QUAL È STATA LA PARTE PIÙ DIFFICILE NELLA CREAZIONE DEI PERSONAGGI?
Non amando molto l’horror sopra le righe, estremo o demenziale, la cosa più difficile è stata riuscire a rendere credibili i gesti dei personaggi che immaginavo.
IN QUESTI ANNI DI ATTIVITÀ HAI SEMPRE AVUTO UNA PREDILEZIONE PER IL FANTASTICO. CHE SIGNIFICATO HA PER TE QUESTA TEMATICA?
Sono da sempre un appassionato di thriller e noir, anche se poi sono uno spettatore onnivoro.
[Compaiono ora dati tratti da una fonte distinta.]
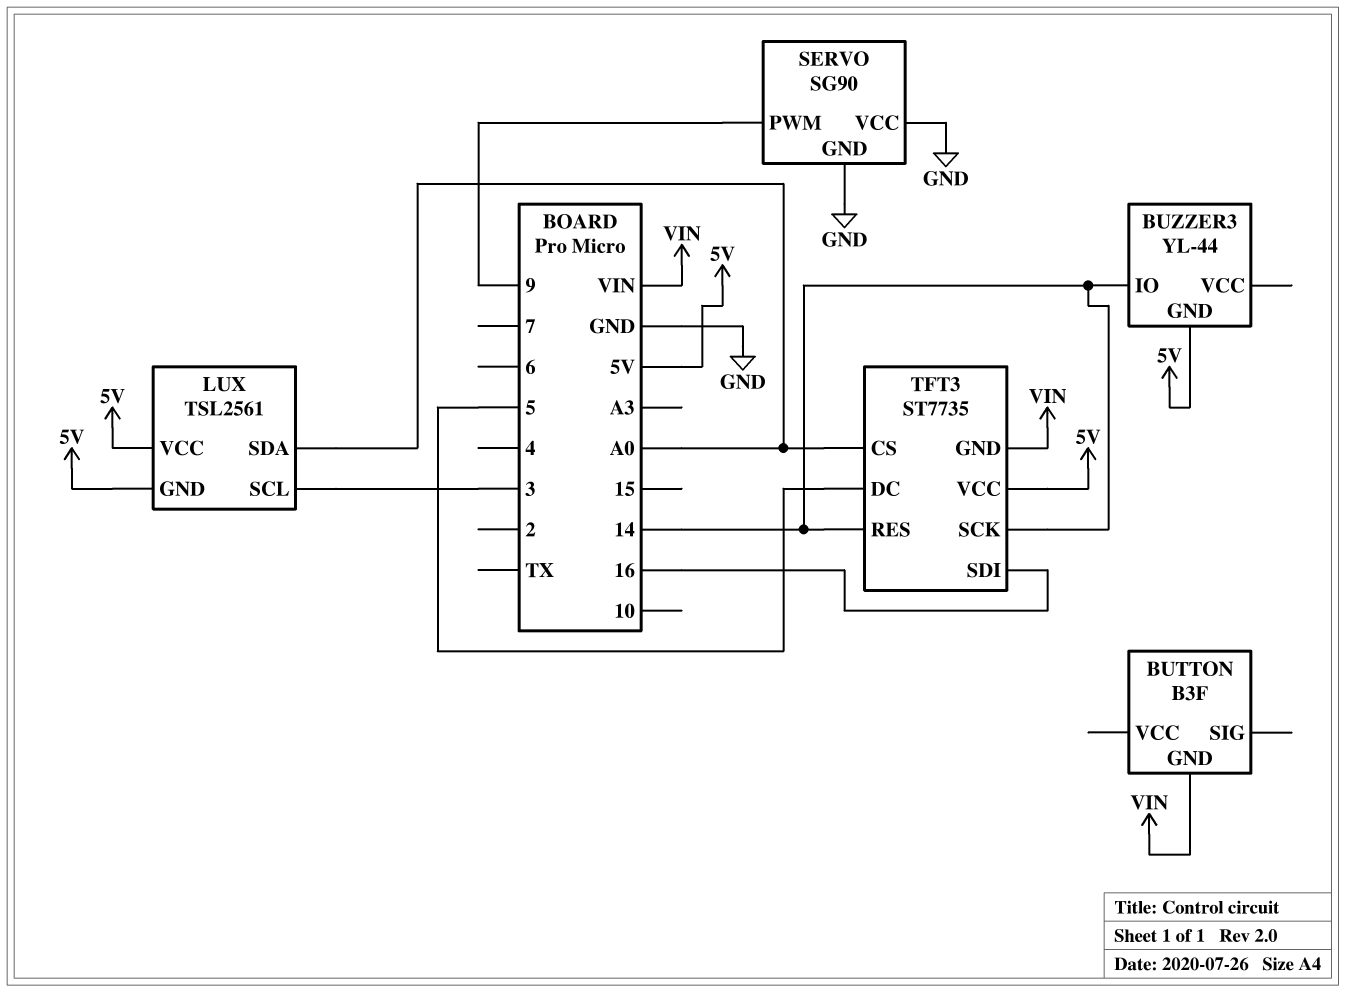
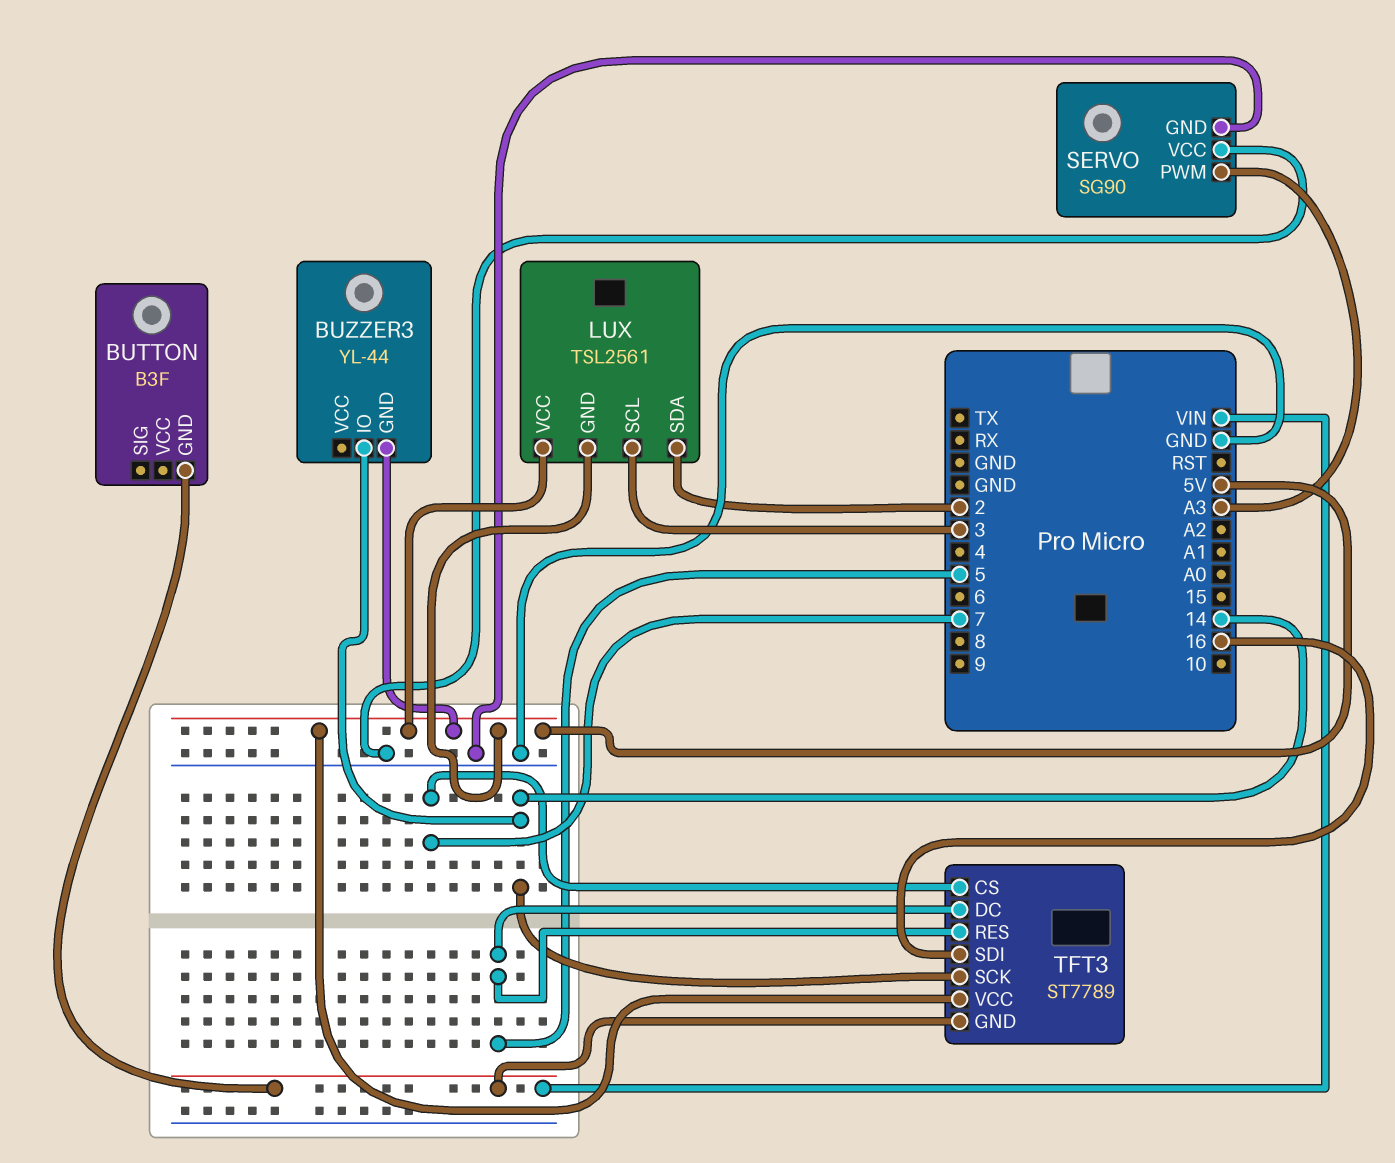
LUX pin SDA: A0 -> 2
SERVO pin PWM: 9 -> A3
TFT3: ST7735 -> ST7789
TFT3 pin CS: A0 -> 7
TFT3 pin RES: 14 -> 5

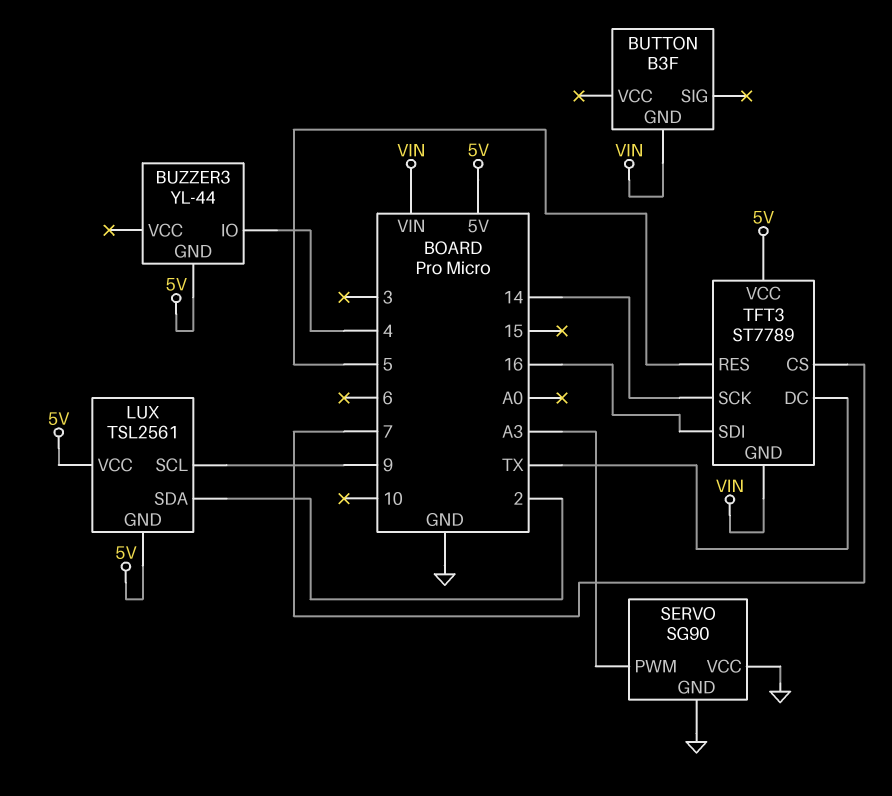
BUZZER3 pin IO: 14 -> 4
LUX pin SCL: 3 -> 9
TFT3 pin DC: 5 -> TX

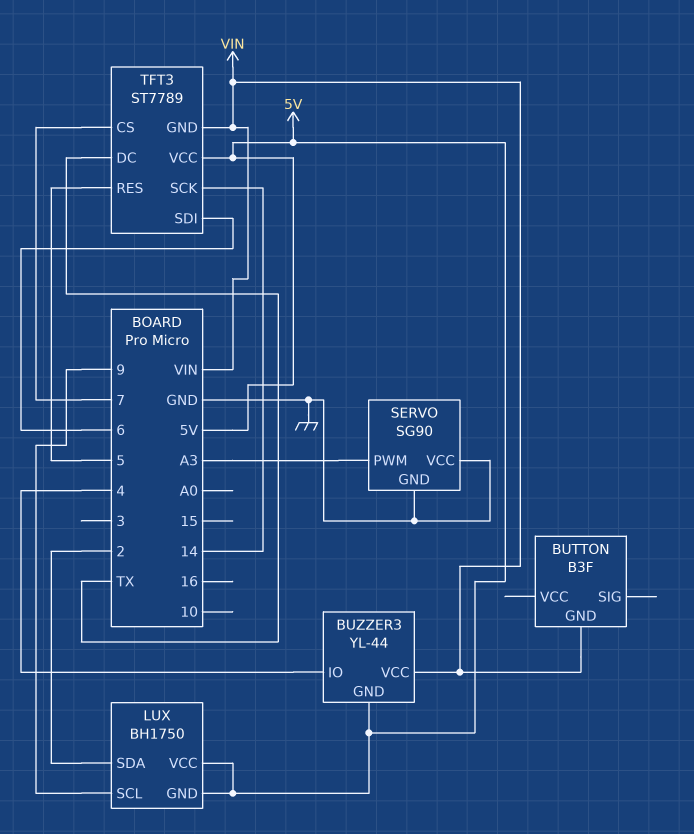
BUZZER3 pin VCC: none -> VIN
LUX: TSL2561 -> BH1750
TFT3 pin SDI: 16 -> 6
Mi piacciono gli horror, ma anche i film d’autore o le commedie, quando sono ben scritte e recitate.
Indubbiamente però il fantastico è una mia vecchia passione da spettatore, che poi mi ha anche spinto a realizzare due documentari e un libro sull’argomento. Non sarei riuscito a fare altrettanto riferendomi al western, per esempio, o al poliziesco.
VENIAMO A UNA DOMANDA PIÙ GENERALE. DOVE TRAI ISPIRAZIONE PER TUTTE LE TUE STORIE?
Per ora l’ispirazione viene soprattutto dalla realtà che mi circonda… mi capita di incontrare persone e vivere situazioni che superano di gran lunga la fantasia… assolutamente adatti per essere inseriti in contesti grotteschi o fantastici.
QUALI SONO I TUOI SCRITTORI PREFERITI?
Tanti… John Fante, Richard Matheson, Iceberg Slim, Dylan Thomas, Leon Rooke, Gian Carlo Fusco, solo per citarne alcuni.
E PER QUANTO RIGUARDA I FILM, CHE CI DICI?
Guardo di tutto… se vogliamo far riferimento a “Mad in Italy” vi si sono mescolati molti ingredienti provenienti da fonti diverse: c’è il cinema d’impegno politico come quello di Elio Petri, così come l’horror di George Romero, l’onirismo di David Lynch, o la nouvelle vague di Godard… impossibile citare tutti i registi e i film che mi hanno ispirato.
ULTIMA DOMANDA, POI TI LASCIAMO AL TUO LAVORO. QUALI PROGETTI HAI PER IL FUTURO E QUAL È IL TUO SOGNO (O I SOGNI) CHE HAI LASCIATO NEL CASSETTO?
Attualmente sto lavorando a un progetto televisivo incentrato su alcuni famosi casi di omicidio italiani, cosa che andrà in onda prossimamente su una tv nazionale. Per quanto riguarda i sogni nel cassetto direi che il più grande è quello di entrare nella mente del mio cane e vedere cosa sogna mentre dorme.

BEH, IN BOCCA AL LUPO (E NON AL CANE) PER TUTTO!